As the Vietnam War escalated in the mid-1960s, draft standards were lowered, and Ali, heavyweight champion of the world, was reclassified 1-A. What had he been classified before? And why? We don’t find out. But his reaction is famous. “I ain’t got nothing against those Viet Cong,” he said.
The authorities circled. The previous generation’s famous black athletes—Joe Louis and Jackie Robinson—were trotted out to condemn him. Ali’s Louisville Sponsoring Group, the 11 white men who had bankrolled him since his gold medal in Rome, worked to get him into the National Guard; but to Ali’s credit he refused the Dan Quayle/George W. Bush route. As a result, the consortium dropped him. Again, to his credit, he called every member of the group to thank them for their help. But now he was isolated except for the Nation. He probably would’ve been eventually anyway. That’s the direction he was heading.
Siegel presents various moments from his years in the wilderness: speaking at college campuses; debating William F. Buckley on “Firing Line”; appearing on “The Ed Sullivan Show” in beard and afro wig and singing a song from his starring role in the Broadway musical, “Buck White,” which he was only doing because he was not allowed to fight. “Your greatest trial,” he’s told, “isn’t in the ring but with the American people.”
I suppose the hatred Ali’s draft resistance caused, and which is apparent in Susskind’s reaction, is not really that hard to understand. Ali was a professional fighter and a braggart. His religion was considered a hate group. Yet he refused to join the Army because he was too peaceful? Who was he kidding?
Yet he won that trial with the American people and with the courts. “Once Ali took the stand [against the Vietnam War],” Siegel has said in interviews, “he didn’t waver. What changed was everything else.”
The doc reminds us he barely won it. He had, as a talking head says, one foot and three toes in prison. The U.S. Supreme Court was going to rule against him, 5-3 (Thurgood Marshall, recusing), in Clay v. United States, and that would be it. But Justice John Marshall Harlan, writing the majority opinion, began to waver. What’s fascinating—and worthy of its own doc—was the politicking behind what should have been a strictly legal decision. Was Ali sincere in his religious beliefs? Was there precedent? What would the result be if they ruled broadly in his favor? So the Court wound up ruling narrowly in his favor. He got off on a technicality: the state’s inconsistent argument regarding the sincerity of Ali’s beliefs.

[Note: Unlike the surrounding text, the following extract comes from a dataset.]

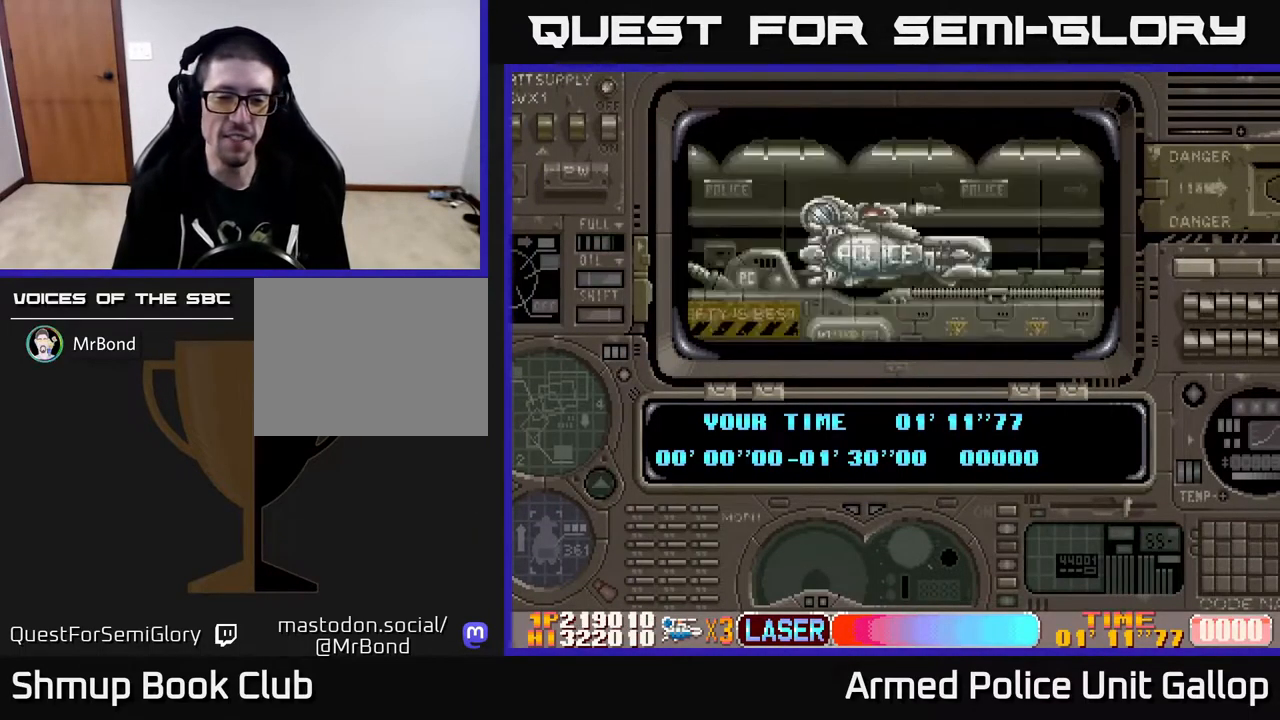
{"buttons": ["A"], "left_stick": "center", "right_stick": "center", "events": [[200, "A", "down"]]}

Watching, one can’t help but wonder what Ali’s legacy would be if he had gone to prison for five years. How would he be regarded today? Would he be awarded the Medal of Freedom at the White House? Would docs like this be made? Or would Muhammad Ali, Sports Illustrated’s Sportsman of the Century, be a mere footnote in history?
“The Trials of Muhammad Ali” is a well-made doc, with, again, eye-opening archival footage. (Another example: Jerry Lewis hosting “The Tonight Show” before the Liston fight and telling the future champ to shut up. “I think you’re a big bag of wind,” Lewis says.)
Siegel also gathers an impressive group of talking heads from the period: Khalilah Camacho-Ali, Ali’s second wife, who, early on, tore up a “Cassius Clay” autograph in his face because that was his slave name; Gordon B. Davidson, the last surviving member of the Louisville group, who is still sharp and dignified; Robert Lipsyte, the great New York Times sports reporter; and various members of the Nation, including Captain Sam, the Miami minister who recruited Clay to the cause. Siegel allows each the space they need to shed what light they have.
At times it’s enough light to illuminate the past. At other times, it’s merely enough to feel our way toward further discussion.